Throughout her career she tried to succeed at the performance of dark, somber, or tragic moods, but she could not achieve anything memorable in these dimensions, for at bottom she regarded dance entirely as an expression of joy, an exuberant release of energy. The most appealing photographs of her always showed her smiling radiantly, completely delighted by the sheer sensation of her own movement and unconcerned with its significance. In a sense she was a barefoot ballerina, putting ballet techniques and devices at the service of improvisation. She freed ballet technique from elaborate narrative contexts, and the result was dance that meant nothing other than that freedom and ecstasy depended entirely on the perfect exposure, the unclothing, of technical devices. Palucca's aesthetic transcended the political-historical contexts in which she lived and protected the freedom of the body from competing ideological perspectives about its meaning. However, detaching the display of technical devices from narrative motivations required Palucca to detach herself from any strong emotional response to the world around her; she created a perfectly closed universe that was never any greater than the space in which she could leap. Yet it was her ability to detach technique from intention that made her an excellent teacher, for she knew how to correct movements without disrupting the message the student wanted to convey.
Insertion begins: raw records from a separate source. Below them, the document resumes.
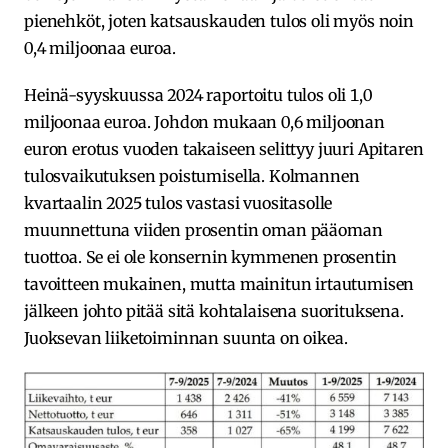
pienehköt, joten katsauskauden tulos oli myös noin
0,4 miljoonaa euroa.
Heinä-syyskuussa 2024 raportoitu tulos oli 1,0
miljoonaa euroa. Johdon mukaan 0,6 miljoonan
euron erotus vuoden takaiseen selittyy juuri Apitaren
tulosvaikutuksen poistumisella. Kolmannen
kvartaalin 2025 tulos vastasi vuositasolle
muunnettuna viiden prosentin oman pääoman
tuottoa. Se ei ole konsernin kymmenen prosentin
tavoitteen mukainen, mutta mainitun irtautumisen
jälkeen johto pitää sitä kohtalaisena suorituksena.
Juoksevan liiketoiminnan suunta on oikea.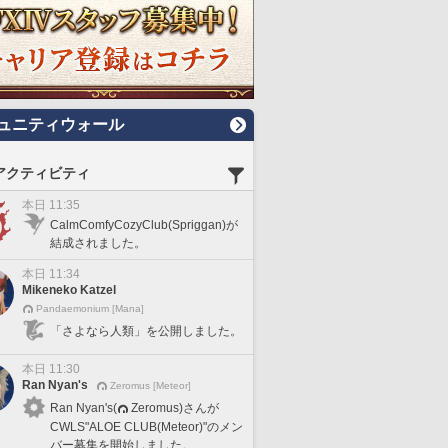
ュニティウォール
アクティビティ
本日 11:35
CalmComfyCozyClub(Spriggan)が
結成されました。
本日 11:34
Mikeneko Katzel
Pandaemonium [Mana]
「さよなら人類」を公開しました。
本日 11:30
Ran Nyan's
Zeromus [Meteor]
Ran Nyan's(
Zeromus)さんが
CWLS"ALOE CLUB(Meteor)"のメン
バー募集を開始しました。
Her method of improvisational instruction enabled students to achieve superior technical mastery in relation to desires that were uniquely their own, as is evident from the abundant testimonials compiled by Schumann. Some of her students, such as Lotte Goslar, Marianne Vogelsang, and Dore Hoyer, demonstrated far greater emotional expressivity and depth than their teacher but probably could not have achieved such confidence in their expressive power by studying entirely under a teacher like Wigman, someone devoted to the realization of visions and urgent meanings.
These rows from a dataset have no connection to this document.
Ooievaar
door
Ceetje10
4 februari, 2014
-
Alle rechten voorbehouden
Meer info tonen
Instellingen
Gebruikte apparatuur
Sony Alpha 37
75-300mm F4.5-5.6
Modernists such as Bertolt Brecht, László Moholy Nagy, Ruth Berghaus, and Wassily Kandinsky liked Palucca's dances because they seemed to deconstruct the vocabulary of abstraction that supposedly invested the body with modernity. In 1925, Kandinsky published his famous Tanzkurven zu den Tänze der Palucca (Figure 50), in which he went about as far as anyone could go in constructing an abstract image of a still recognizably human form. The artist reduced the movement of the body to a minimal set of converging or intersecting arcs and lines of varying thickness. The images created a strong impression of purely formal dynamism, as if dance were nothing more than a vigorous conflict between curved and straight lines. What
Kandinsky saw in Palucca's dances were devices of movement, expressions of nothing more than a desire to achieve a completely generic identity as a dancer. The images showed "dance" with geometric simplicity and authority, but one needs a caption to know that the dancer who inspired the artist was Palucca; the device discloses the unique identity of a form (dance), not the unique identity of its user, the dancer.